Making the most of scarce data, dealing with impractical policies

On Friday, January 29th, we disussed two papers: Carvalho et al. 2010 and and Keith et al. 2009 (see full references below). The first tried to identify strategies for systematic conservation planning with incomplete datasets, while the latter highlighted the likelihood of non-analogous community formation in response to rapid climate change.

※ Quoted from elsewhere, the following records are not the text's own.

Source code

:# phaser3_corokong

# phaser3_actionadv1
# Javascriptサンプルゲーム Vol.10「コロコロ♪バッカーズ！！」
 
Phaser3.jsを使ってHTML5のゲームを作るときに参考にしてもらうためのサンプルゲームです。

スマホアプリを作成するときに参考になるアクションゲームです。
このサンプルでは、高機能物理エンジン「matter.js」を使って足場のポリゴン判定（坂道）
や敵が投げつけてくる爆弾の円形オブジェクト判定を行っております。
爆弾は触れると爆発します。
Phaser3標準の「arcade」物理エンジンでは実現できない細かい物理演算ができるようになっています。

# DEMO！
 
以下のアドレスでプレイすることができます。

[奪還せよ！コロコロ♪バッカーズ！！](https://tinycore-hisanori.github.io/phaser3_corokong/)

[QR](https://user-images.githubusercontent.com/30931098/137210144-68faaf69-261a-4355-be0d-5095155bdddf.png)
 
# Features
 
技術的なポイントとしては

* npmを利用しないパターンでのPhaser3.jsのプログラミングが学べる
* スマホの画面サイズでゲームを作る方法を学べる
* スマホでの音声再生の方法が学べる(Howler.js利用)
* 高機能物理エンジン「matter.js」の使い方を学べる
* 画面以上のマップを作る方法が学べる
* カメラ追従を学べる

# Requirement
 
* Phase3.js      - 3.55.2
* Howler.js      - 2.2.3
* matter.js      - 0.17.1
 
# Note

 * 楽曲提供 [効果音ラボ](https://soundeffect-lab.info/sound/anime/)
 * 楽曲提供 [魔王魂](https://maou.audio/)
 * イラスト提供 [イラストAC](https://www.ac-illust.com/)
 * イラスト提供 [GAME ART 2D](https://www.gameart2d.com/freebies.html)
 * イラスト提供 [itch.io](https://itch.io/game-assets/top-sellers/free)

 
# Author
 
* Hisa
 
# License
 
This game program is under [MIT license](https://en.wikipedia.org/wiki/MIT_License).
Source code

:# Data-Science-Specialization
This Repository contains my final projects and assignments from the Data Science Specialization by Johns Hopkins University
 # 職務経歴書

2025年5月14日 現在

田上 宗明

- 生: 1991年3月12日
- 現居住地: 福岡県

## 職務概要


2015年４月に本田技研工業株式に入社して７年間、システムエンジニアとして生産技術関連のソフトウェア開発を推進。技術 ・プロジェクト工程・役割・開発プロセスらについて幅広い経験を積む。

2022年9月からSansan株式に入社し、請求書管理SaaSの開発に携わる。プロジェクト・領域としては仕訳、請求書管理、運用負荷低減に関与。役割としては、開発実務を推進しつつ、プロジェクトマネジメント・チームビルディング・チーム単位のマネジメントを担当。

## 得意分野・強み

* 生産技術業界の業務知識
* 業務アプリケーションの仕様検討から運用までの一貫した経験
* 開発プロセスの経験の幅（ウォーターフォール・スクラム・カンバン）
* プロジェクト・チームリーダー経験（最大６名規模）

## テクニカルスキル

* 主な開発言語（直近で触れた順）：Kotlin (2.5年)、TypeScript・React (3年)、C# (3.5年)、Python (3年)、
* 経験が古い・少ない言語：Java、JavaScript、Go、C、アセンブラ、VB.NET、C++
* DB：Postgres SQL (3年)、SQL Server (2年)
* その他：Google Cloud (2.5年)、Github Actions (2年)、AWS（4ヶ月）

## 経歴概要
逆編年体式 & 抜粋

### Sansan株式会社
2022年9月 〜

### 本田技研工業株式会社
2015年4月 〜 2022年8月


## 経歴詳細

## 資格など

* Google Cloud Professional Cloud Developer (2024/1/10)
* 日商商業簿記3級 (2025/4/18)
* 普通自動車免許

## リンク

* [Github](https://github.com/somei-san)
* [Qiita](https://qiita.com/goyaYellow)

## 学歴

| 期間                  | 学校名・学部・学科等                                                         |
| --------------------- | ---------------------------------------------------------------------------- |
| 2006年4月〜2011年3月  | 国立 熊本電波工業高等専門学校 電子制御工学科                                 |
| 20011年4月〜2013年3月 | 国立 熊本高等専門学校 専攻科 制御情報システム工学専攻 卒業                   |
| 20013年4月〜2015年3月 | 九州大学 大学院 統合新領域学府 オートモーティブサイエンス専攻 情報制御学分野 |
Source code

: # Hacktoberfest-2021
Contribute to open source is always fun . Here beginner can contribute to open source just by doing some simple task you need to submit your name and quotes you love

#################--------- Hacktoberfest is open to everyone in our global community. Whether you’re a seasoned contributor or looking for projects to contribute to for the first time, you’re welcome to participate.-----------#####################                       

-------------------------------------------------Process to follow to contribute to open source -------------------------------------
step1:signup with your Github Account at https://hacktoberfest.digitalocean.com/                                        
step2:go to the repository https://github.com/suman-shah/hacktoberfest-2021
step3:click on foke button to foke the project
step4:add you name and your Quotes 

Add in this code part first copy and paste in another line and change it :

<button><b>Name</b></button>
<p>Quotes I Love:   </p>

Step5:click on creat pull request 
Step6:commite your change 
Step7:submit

Carvalho et al. 2010. Simulating effects of using different types of species distribution data in reserve selection. Biological Conservation 143: 426-438.

Keith et al. 2009. Non-analogous community formation in response to climate change. Journal for Nature Conservation 17: 228-235.

We appreciated the great amount of effort by Carvalho et al. trying to address several questions simultaneously. They were artificially reducing the amount of data on species distribution to 50, 25 and 10% of the original dataset (which had presence/absence records of amphibians and reptiles and covered the Iberian peninsula). These datasets (and the original one) they used in four different ways: as such, fitting species distribution models to them and using the probabilities of occurrence output by the model predictions, using model predictions transformed into presences and absences and compiling “combined” datasets of predicted and observed distributions. Finally, they used the minimum set and target-based planning approaches to perform reserve selection. Ways to use data were compared according to species representation in and cost-efficiency of resulted reserve networks. They found that no one strategy was the best in all cases, but rather the preferable approach varied with data comprehensiveness.

We were a bit concerned that the numerous analyses and steps along the process may have resulted in difficulties to interpret the results of Carvalho et al. It is not always clear what exactly is causing the observed patterns. The target-based planning algorithm in Zonation raised special concerns, as it is known to come up with suboptimal results compared to continuous benefit functions. A question that remained open is which, if any, of the planning approaches resulted in better species representation than what would be expected by random. However, the main conclusion of the paper highlighted the importance of knowing (or being able to estimate) the quality of species distribution data to make good decisions, which seems to be very important.

Keith et al. point out that many of today’s conservation strategies aim at maintaining communities as they are and assign conservation status according to community composition. They raise the question of whether this strategy is meaningful in the face of climate change that affects species distributions and might drive the formation of communities whose composition is different from any communities known today.

We shared Keith et al.’s concern over assigning conservation status to areas based on the occurrence of certain species or species combinations. This may lead to unintentional degradation of biodiversity conservation, if areas lose their conservation status when species occupying them change. Perhaps a more holistic approach to evaluating conservation success than just looking at certain species at certain locations should be adopted. The benchmarking should, however, be based on solid measures to avoid woolliness. If the policies in place are suboptimal for conserving biodiversity for the future, they should be reformed to better serve their purpose.